Josep Lluís Alay
¡Qué aprendan catalán los ucranianos!
Cuando disfrutas de un trabajo absurdo, aunque muy bien retribuido (con dinero público, para más inri), lo menos que puedes hacer es adoptar un perfil bajo, tratar de pasar desapercibido y confiar en que el ciudadano medio no se rebote al que ver que se destina parte del dinero de sus impuestos a remunerar a alguien que no hace nada útil para la sociedad que lo acoge. Pero Josep Lluís Alay (Barcelona, 1966) no piensa lo mismo y no desaprovecha ninguna oportunidad de hacerse notar.
Aunque es historiador y profesor universitario (especializado en el Tíbet y Mongolia, nada menos), el grueso de sus ingresos procede del ridículo cargo que ocupa como director de la oficina de Carles Puigdemont, un supuesto presidente catalán que no preside más que un gobiernillo falso compuesto por lo que en Cataluña se conoce como quatre arreplegats y que dedica todo su tiempo a chinchar a España desde un palacete de la localidad belga de Waterloo (y desde el Parlamento Europeo, cuando no le cortan el micro porque se ha pasado de tiempo y, además, están todos sus colegas hasta las narices de sus exordios y jeremiadas).
Más de 100.000 euros anuales se embolsa el señor Alay por…¿Por qué? Pues no se sabe muy bien, dado que la actividad de su jefe no tiene nada que ver con la de los presidentes de verdad. De hecho, puede que su actividad principal consista en indignarse y despotricar constantemente. Lo acaba de volver a hacer, en relación a los refugiados ucranianos en Cataluña. Ante la razonable actitud del ayuntamiento de Palamós de darles clases de castellano (no está claro que se vayan a quedar entre nosotros, y si acaban en Alcobendas o en La Almunia de Doña Godina, ya me dirán ustedes de qué utilidad les podrá ser haber aprendido algo de catalán), el habitualmente furibundo Alay ha vuelto a escenificar uno de sus habituales berrinches, tildando de traidores a la patria a los ediles de Palamós (creo que, casualmente, son de ERC) y asegurando que los (supuestos) independentistas no irán a ninguna parte si a las primeras de cambio optan por el castellano como lengua a aprender por quienes huyen de los bombazos de Putin.
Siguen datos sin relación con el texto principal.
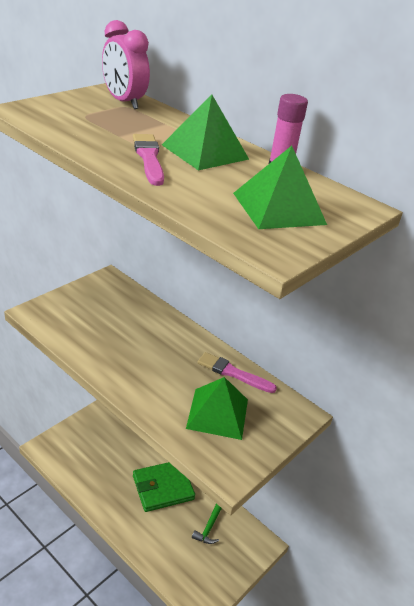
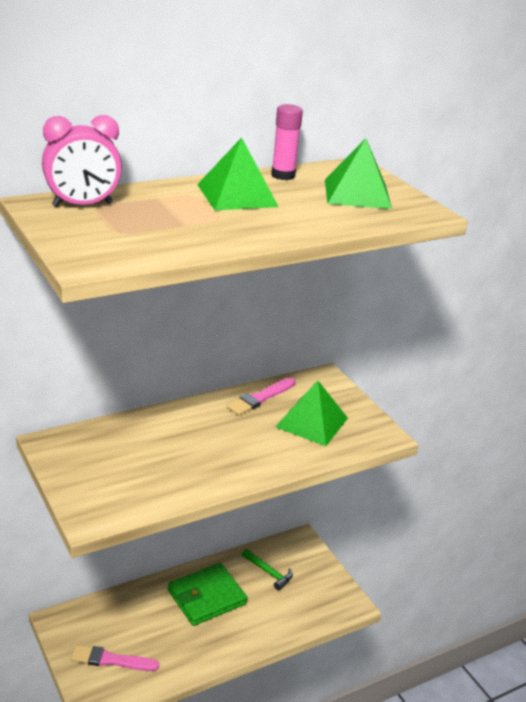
camera: 70 degrees left, 5 degrees down
(148, 158) = (246, 221): pink brush -> pink brush (111, 660)
(163, 487) = (206, 597): green wallet -> green wallet turned 60 degrees clockwise

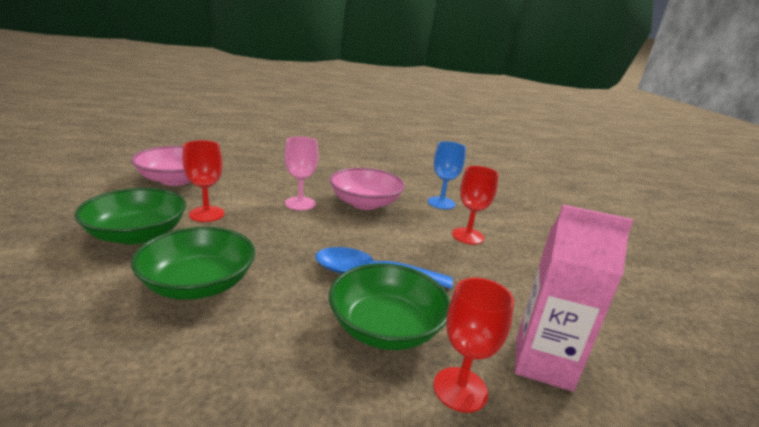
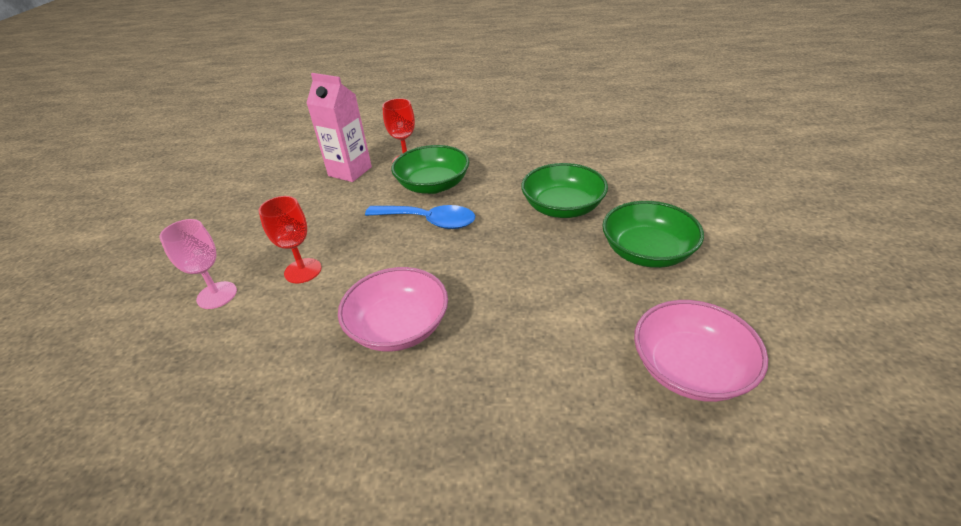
camera: 165 degrees left, 15 degrees up
(206, 214) = (599, 288): red goblet -> none
(300, 203) = (490, 318): pink goblet -> pink goblet (217, 295)
(441, 203) = (282, 337): blue goblet -> none

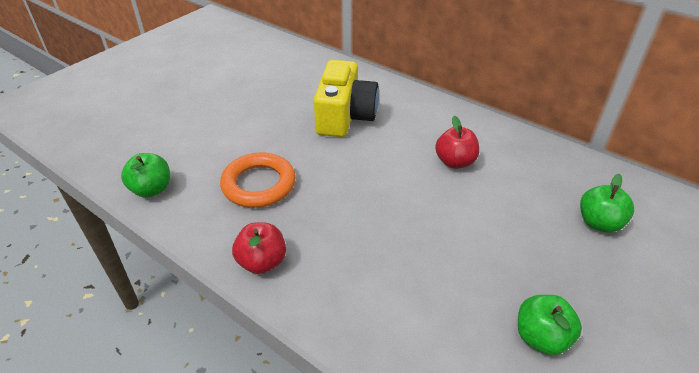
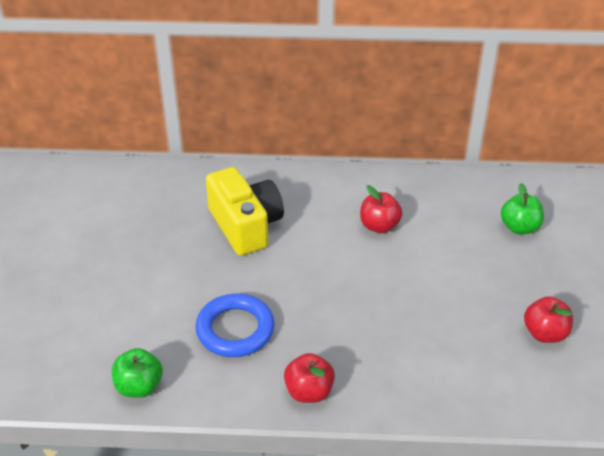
camera: 35 degrees left, 0 degrees up
(259, 184) = (235, 329): orange ring -> blue ring
(541, 337) = (545, 333): green apple -> red apple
No ha sido el único, claro. Infinidad de energúmenos han dicho lo mismo en Twitter. La única diferencia entre Alay y los anónimos guardianes de las esencias radica en que Alay cobra por sus exabruptos y los otros no. Seguro que Puchi ya le ha dado una buena palmadita en el lomo. Y no descarto que lo haya premiado con una galleta de chocolate belga, si es que no se las ha comido todas Valtonyc, que está creciendo y zampa como una lima.
Para Alay, no basta con acoger a unos desgraciados que lo han perdido todo. Una vez asumido su infortunio, lo prioritario es que aprendan catalán, aunque dentro de tres meses estén viviendo en Vitigudino. A cualquiera se le ocurre que los que se queden entre nosotros acabarán aprendiendo catalán. Y si no ellos, sus hijos. Pero Alay es de los que tienen prisa; de ahí la terapia de choque a la que aspiraba. Y no ha dicho que se deporte a Aragón a los ucranianos que insistan en aprender español porque aún le queda un poco de prudencia, aunque no mucha.
En fin, seamos tolerantes. Pensemos que Alay, como su gurú de Waterloo, tampoco tiene muchas cosas que hacer, una vez ha instruido a sus alumnos sobre aspectos de Mongolia que ignoraban. Dirigir la oficina de alguien que no hace nada no parece un trabajo agotador, precisamente. De ahí que indignarse, despotricar y ver traidores por todas partes acaben siendo los principales ingredientes de su jornada (supuestamente) laboral. Volveremos a encajar sus exabruptos con paciencia franciscana mientras seguimos acariciando la posibilidad de que se le caiga el pelo con sus contactos rusos de hace unos añitos: soñar no cuesta dinero y, sobre todo, a diferencia de las actividades del señor Alay, no hace ruido.